Explore the material:
[A] Answer these questions about the transcript below:
(i) Which state is North Carolina compared to in the opening remarks?
(ii) According to Dr. Lumpkin, what is extremely expensive?
(iii) Regarding PKI, what does Mr. Blair ask whether there needs to be?
[B] List every speaker named in the transcript below, with the title shown for each.

Reading text Block Start

One of the issues it might be good to deal with in North Carolina, it's a fairly rural state, and we may want to talk about barriers, particularly to more rural and isolated communities. Because if it's anything like Illinois, and I'm assuming it is, when you start talking about Internet connection in areas outside of the --

DR. NEWACHECK: No DSL.

DR. LUMPKIN: No DSL; T1s are extremely expensive.

DR. STARFIELD: I suppose the privacy issues would come up in a rural state.

DR. LUMPKIN: That doesn't mean enough though we may want to focus the Washington one in a little more detail, but we may want to see if there is some --

DR. DEERING: Could I just have you repeat for the record my understanding that when you ask for recommendations, you are really looking for recommendations for federal action.

DR. LUMPKIN: Right.

MR. BLAIR: If we were to try to pick different issues with respect to PKI, the piece that I find extremely confusing, which I think might be a little bit of a separate issue than the technical requirements for PKI, which maybe SSS would focus on, is do we need to have a national certification authority, a coordination for certification.

Reading text Block End
Dataset records Block Start

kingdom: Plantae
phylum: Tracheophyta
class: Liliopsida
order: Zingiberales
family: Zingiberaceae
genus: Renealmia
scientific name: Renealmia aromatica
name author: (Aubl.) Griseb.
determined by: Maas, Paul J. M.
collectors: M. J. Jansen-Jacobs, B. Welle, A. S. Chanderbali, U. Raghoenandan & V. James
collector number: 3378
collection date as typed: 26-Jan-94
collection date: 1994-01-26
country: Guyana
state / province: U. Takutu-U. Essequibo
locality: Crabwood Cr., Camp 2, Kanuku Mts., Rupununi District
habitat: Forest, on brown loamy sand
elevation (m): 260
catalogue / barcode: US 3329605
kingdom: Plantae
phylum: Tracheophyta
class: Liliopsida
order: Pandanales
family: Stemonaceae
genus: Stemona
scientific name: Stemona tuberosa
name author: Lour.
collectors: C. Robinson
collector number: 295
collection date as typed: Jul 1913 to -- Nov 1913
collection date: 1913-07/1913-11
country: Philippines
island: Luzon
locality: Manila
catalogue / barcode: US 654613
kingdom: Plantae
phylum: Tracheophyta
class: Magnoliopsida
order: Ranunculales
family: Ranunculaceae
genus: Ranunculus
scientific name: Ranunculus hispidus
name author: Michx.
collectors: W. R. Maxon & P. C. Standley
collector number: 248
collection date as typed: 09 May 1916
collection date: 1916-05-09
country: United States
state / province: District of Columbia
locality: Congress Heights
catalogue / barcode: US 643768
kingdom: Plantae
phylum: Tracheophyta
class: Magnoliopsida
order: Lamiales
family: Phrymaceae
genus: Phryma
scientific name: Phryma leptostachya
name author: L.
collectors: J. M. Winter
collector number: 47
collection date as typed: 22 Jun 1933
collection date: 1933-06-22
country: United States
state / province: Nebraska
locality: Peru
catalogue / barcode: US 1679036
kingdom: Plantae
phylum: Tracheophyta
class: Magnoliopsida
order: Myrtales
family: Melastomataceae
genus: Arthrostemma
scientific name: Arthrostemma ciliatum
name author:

Dataset records Block End

Exercise solutions:
[A]
(i) Illinois
(ii) T1s
(iii) A national certification authority, a coordination for certification

[B]
Dr. Newacheck
Dr. Lumpkin
Dr. Starfield
Dr. Deering
Mr. Blair